◆ **Exercise data**
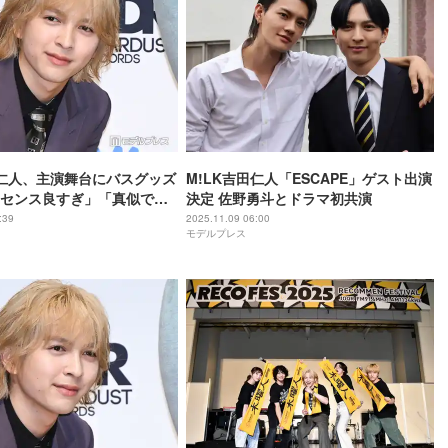
田仁人、主演舞台にバスグッズ
M!LK吉田仁人「ESCAPE」ゲスト出演
センス良すぎ」「真似でき
決定 佐野勇斗とドラマ初共演
たい」と反響
:39
2025.11.09 06:00
モデルプレス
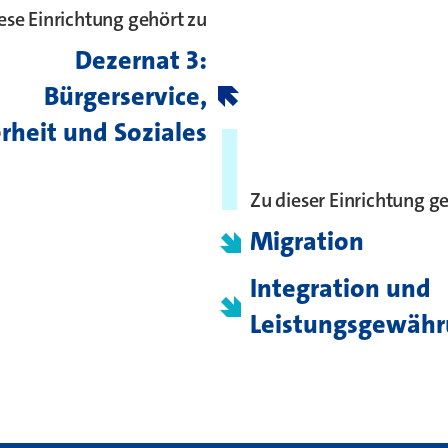
ese Einrichtung gehört zu
Dezernat 3:
Bürgerservice,
rheit und Soziales
Zu dieser Einrichtung g
Migration
Integration und
Leistungsgewäh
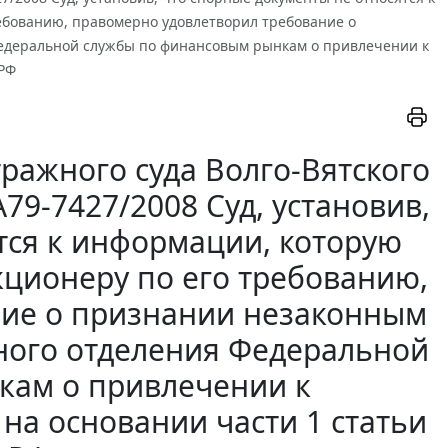
ебованию, правомерно удовлетворил требование о
Федеральной службы по финансовым рынкам о привлечении к
 РФ
ражного суда Волго-Вятского
А79-7427/2008 Суд, установив,
тся к информации, которую
кционеру по его требованию,
ние о признании незаконным
ного отделения Федеральной
кам о привлечении к
на основании части 1 статьи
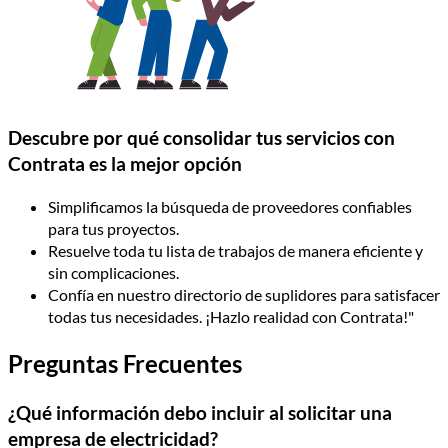
Descubre por qué consolidar tus servicios con
Contrata es la mejor opción
Simplificamos la búsqueda de proveedores confiables
para tus proyectos.
Resuelve toda tu lista de trabajos de manera eficiente y
sin complicaciones.
Confía en nuestro directorio de suplidores para satisfacer
todas tus necesidades. ¡Hazlo realidad con Contrata!"
Preguntas Frecuentes
¿Qué información debo incluir al solicitar una
empresa de electricidad?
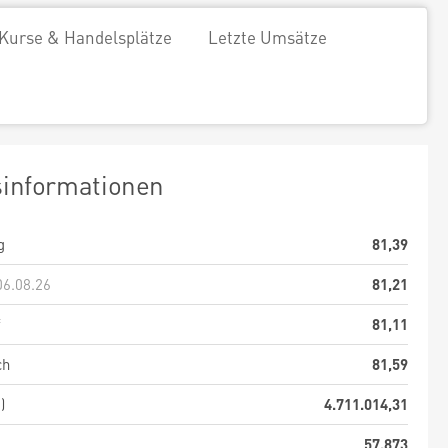
Kurse & Handelsplätze
Letzte Umsätze
sinformationen
g
81,39
06.08.26
81,21
f
81,11
ch
81,59
)
4.711.014,31
57.873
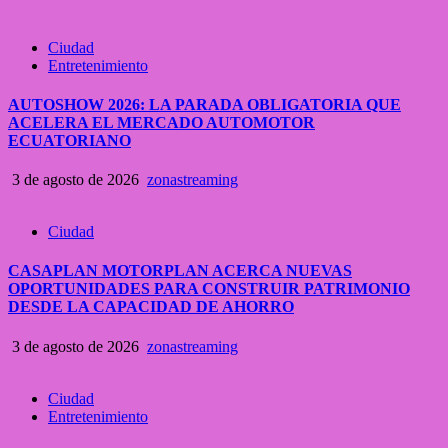
Ciudad
Entretenimiento
AUTOSHOW 2026: LA PARADA OBLIGATORIA QUE
ACELERA EL MERCADO AUTOMOTOR
ECUATORIANO
3 de agosto de 2026
zonastreaming
Ciudad
CASAPLAN MOTORPLAN ACERCA NUEVAS
OPORTUNIDADES PARA CONSTRUIR PATRIMONIO
DESDE LA CAPACIDAD DE AHORRO
3 de agosto de 2026
zonastreaming
Ciudad
Entretenimiento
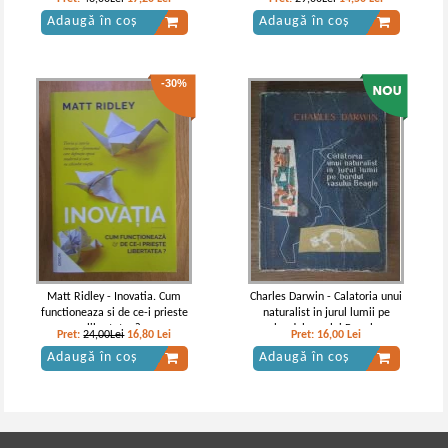
Adaugă în coș
Adaugă în coș
-30%
Matt Ridley - Inovatia. Cum
Charles Darwin - Calatoria unui
functioneaza si de ce-i prieste
naturalist in jurul lumii pe
libertatea?
bordul vasului Beagle
Pret:
24,00Lei
16,80
Lei
Pret:
16,00
Lei
Adaugă în coș
Adaugă în coș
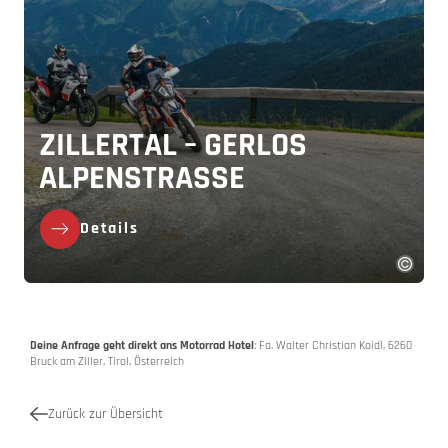
ZILLERTAL – GERLOS
ALPENSTRASSE
Details
Deine Anfrage geht direkt ans Motorrad Hotel
: Fa. Walter Christian Koidl, 6260
Bruck am Ziller, Tirol, Österreich
Zurück zur Übersicht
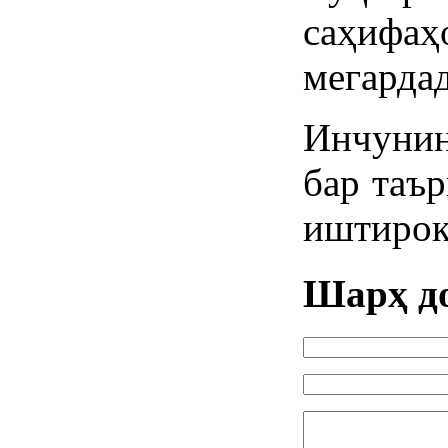
саҳифаҳ
мегардад
Инчунин
бар таъ
иштирок
Шарҳ д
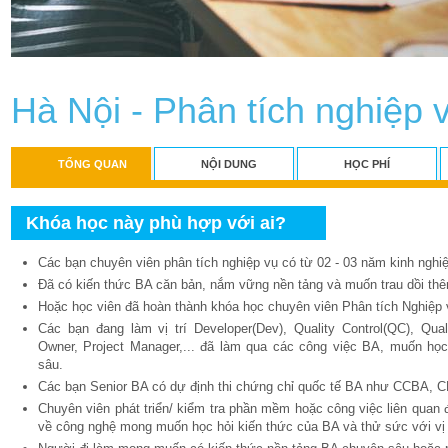
Hà Nội - Phân tích nghiệp 
TỔNG QUAN
NỘI DUNG
HỌC PHÍ
Khóa học này phù hợp với ai?
Các bạn chuyên viên phân tích nghiệp vụ có từ 02 - 03 năm kinh nghi
Đã có kiến thức BA căn bản, nắm vững nền tảng và muốn trau dồi th
Hoặc học viên đã hoàn thành khóa học chuyên viên Phân tích Nghiệ
Các bạn đang làm vị trí Developer(Dev), Quality Control(QC), Qua
Owner, Project Manager,... đã làm qua các công việc BA, muốn họ
sâu.
Các bạn Senior BA có dự định thi chứng chỉ quốc tế BA như CCBA,
Chuyên viên phát triển/ kiểm tra phần mềm hoặc công việc liên quan
về công nghệ mong muốn học hỏi kiến thức của BA và thử sức với vị 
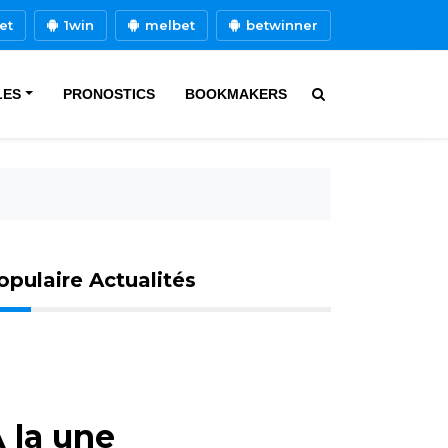
et
1win
melbet
betwinner
LES
PRONOSTICS
BOOKMAKERS
opulaire Actualités
 la une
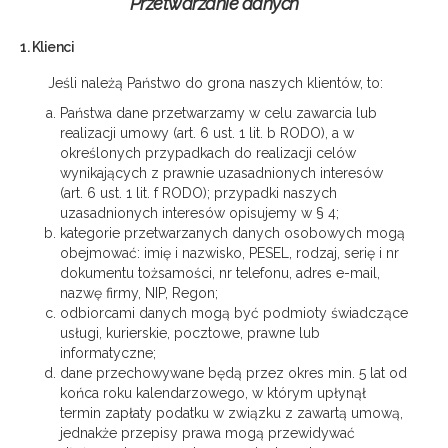
Przetwarzanie danych
1. Klienci
Jeśli należą Państwo do grona naszych klientów, to:
Państwa dane przetwarzamy w celu zawarcia lub
realizacji umowy (art. 6 ust. 1 lit. b RODO), a w
określonych przypadkach do realizacji celów
wynikających z prawnie uzasadnionych interesów
(art. 6 ust. 1 lit. f RODO); przypadki naszych
uzasadnionych interesów opisujemy w § 4;
kategorie przetwarzanych danych osobowych mogą
obejmować: imię i nazwisko, PESEL, rodzaj, serię i nr
dokumentu tożsamości, nr telefonu, adres e-mail,
nazwę firmy, NIP, Regon;
odbiorcami danych mogą być podmioty świadczące
usługi, kurierskie, pocztowe, prawne lub
informatyczne;
dane przechowywane będą przez okres min. 5 lat od
końca roku kalendarzowego, w którym upłynął
termin zapłaty podatku w związku z zawartą umową,
jednakże przepisy prawa mogą przewidywać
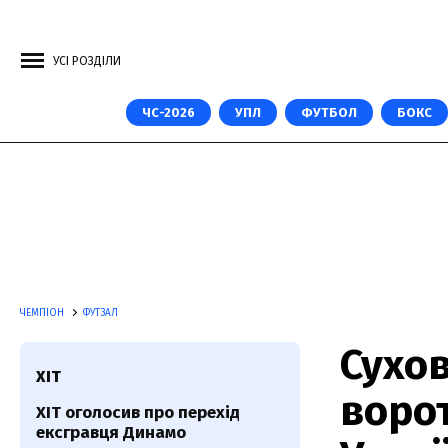
УСІ РОЗДІЛИ
ЧС-2026
УПЛ
ФУТБОЛ
БОКС
ЧЕМПІОН
ФУТЗАЛ
Сухо
ХІТ
ворот
ХІТ оголосив про перехід
ексгравця Динамо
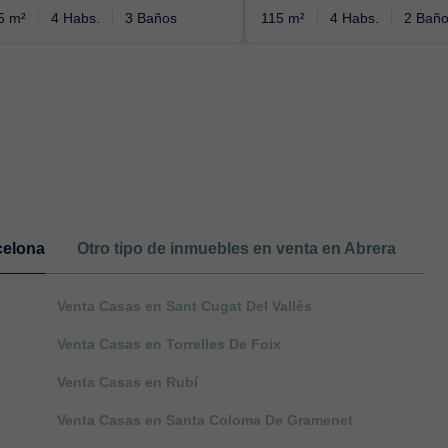
5 m²
4 Habs.
3 Baños
115 m²
4 Habs.
2 Bañ
celona
Otro tipo de inmuebles en venta en Abrera
Venta Casas en Sant Cugat Del Vallès
Venta Casas en Torrelles De Foix
Venta Casas en Rubí
Venta Casas en Santa Coloma De Gramenet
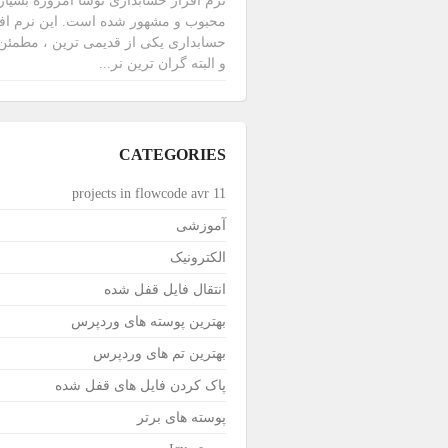
نرم افزار حسابداری نوسا امروزه بسیار
محبوب و مشهور شده است. این نرم افز
حسابداری یکی از قدیمی ترین ، مطمئن
و البته گران ترین نر...
CATEGORIES
11 projects in flowcode avr
آموزشی
الکترونیک
انتقال فایل قفل شده
بهترین پوسته های وردپرس
بهترین تم های وردپرس
پاک کردن فایل های قفل شده
پوسته های برتر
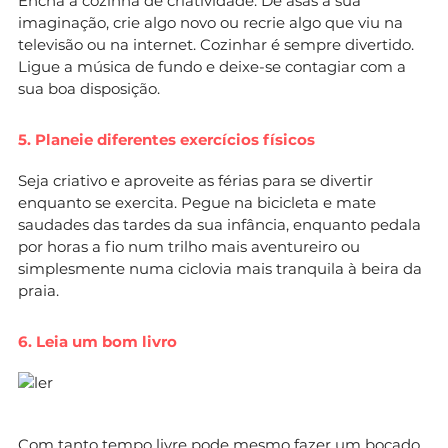
Encha a cozinha de criatividade. Dê asas à sua
imaginação, crie algo novo ou recrie algo que viu na
televisão ou na internet. Cozinhar é sempre divertido.
Ligue a música de fundo e deixe-se contagiar com a
sua boa disposição.
5. Planeie diferentes exercícios físicos
Seja criativo e aproveite as férias para se divertir
enquanto se exercita. Pegue na bicicleta e mate
saudades das tardes da sua infância, enquanto pedala
por horas a fio num trilho mais aventureiro ou
simplesmente numa ciclovia mais tranquila à beira da
praia.
6. Leia um bom livro
Com tanto tempo livre pode mesmo fazer um bocado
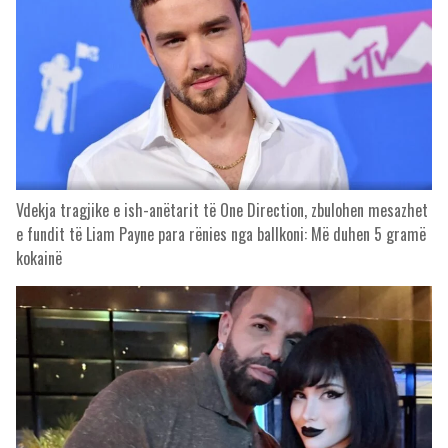
Vdekja tragjike e ish-anëtarit të One Direction, zbulohen mesazhet
e fundit të Liam Payne para rënies nga ballkoni: Më duhen 5 gramë
kokainë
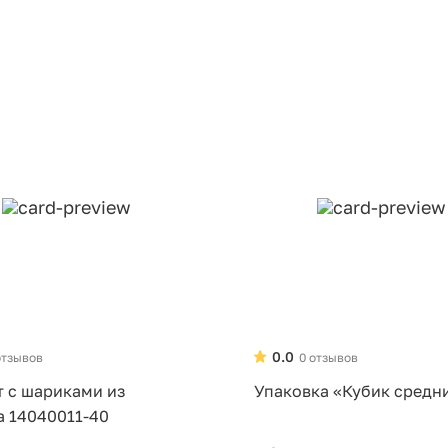
0.0
отзывов
0 отзывов
т с шариками из
Упаковка «Кубик средн
а 14040011-40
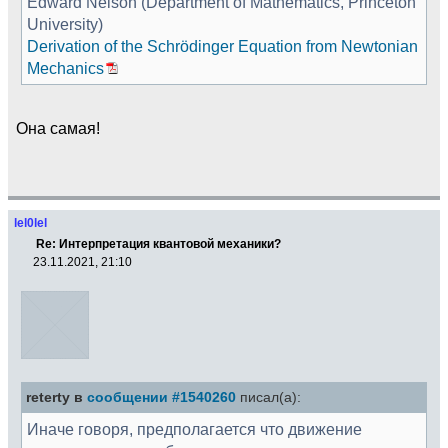
Edward Nelson (Department of Mathematics, Princeton
University)
Derivation of the Schrödinger Equation from Newtonian
Mechanics
Она самая!
lel0lel
Re: Интерпретация квантовой механики?
23.11.2021, 21:10
reterty в
сообщении #1540260
писал(а):
Иначе говоря, предполагается что движение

◆ **Activity**
Check each line above for "danych" and return the ones that have it.

◆ **Solution to the exercise**
Przetwarzanie danych
kategorie przetwarzanych danych osobowych mogą
odbiorcami danych mogą być podmioty świadczące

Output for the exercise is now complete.